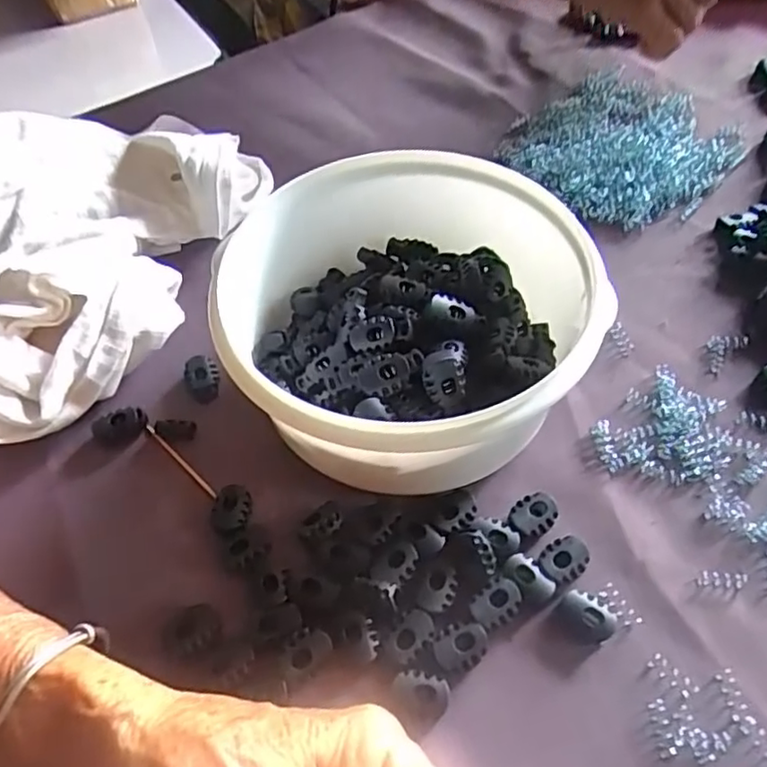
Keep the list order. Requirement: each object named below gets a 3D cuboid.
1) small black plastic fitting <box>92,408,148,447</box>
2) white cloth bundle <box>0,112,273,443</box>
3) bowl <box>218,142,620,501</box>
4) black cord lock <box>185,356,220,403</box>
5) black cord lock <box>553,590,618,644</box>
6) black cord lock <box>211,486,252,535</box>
[{"bbox_3d":[-0.131,0.022,0.313,0.027,0.008,0.014,-16,56,-7],"label":"small black plastic fitting"},{"bbox_3d":[-0.177,-0.082,0.354,0.160,0.059,0.238,20,59,16],"label":"white cloth bundle"},{"bbox_3d":[0.011,-0.026,0.293,0.146,0.074,0.156,-2,56,3],"label":"bowl"},{"bbox_3d":[-0.093,-0.003,0.325,0.017,0.006,0.025,-23,57,-12],"label":"black cord lock"},{"bbox_3d":[0.081,0.093,0.252,0.022,0.008,0.014,31,63,22],"label":"black cord lock"},{"bbox_3d":[-0.068,0.056,0.283,0.017,0.006,0.023,-2,56,2],"label":"black cord lock"}]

--------------------------------------------------

■ Exercise description: Every entry above is to be transcribed exactly, with all pictures left out.

■ Task result:
Keep the list order. Requirement: each object named below gets a 3D cuboid.
1) small black plastic fitting <box>92,408,148,447</box>
2) white cloth bundle <box>0,112,273,443</box>
3) bowl <box>218,142,620,501</box>
4) black cord lock <box>185,356,220,403</box>
5) black cord lock <box>553,590,618,644</box>
6) black cord lock <box>211,486,252,535</box>
[{"bbox_3d":[-0.131,0.022,0.313,0.027,0.008,0.014,-16,56,-7],"label":"small black plastic fitting"},{"bbox_3d":[-0.177,-0.082,0.354,0.160,0.059,0.238,20,59,16],"label":"white cloth bundle"},{"bbox_3d":[0.011,-0.026,0.293,0.146,0.074,0.156,-2,56,3],"label":"bowl"},{"bbox_3d":[-0.093,-0.003,0.325,0.017,0.006,0.025,-23,57,-12],"label":"black cord lock"},{"bbox_3d":[0.081,0.093,0.252,0.022,0.008,0.014,31,63,22],"label":"black cord lock"},{"bbox_3d":[-0.068,0.056,0.283,0.017,0.006,0.023,-2,56,2],"label":"black cord lock"}]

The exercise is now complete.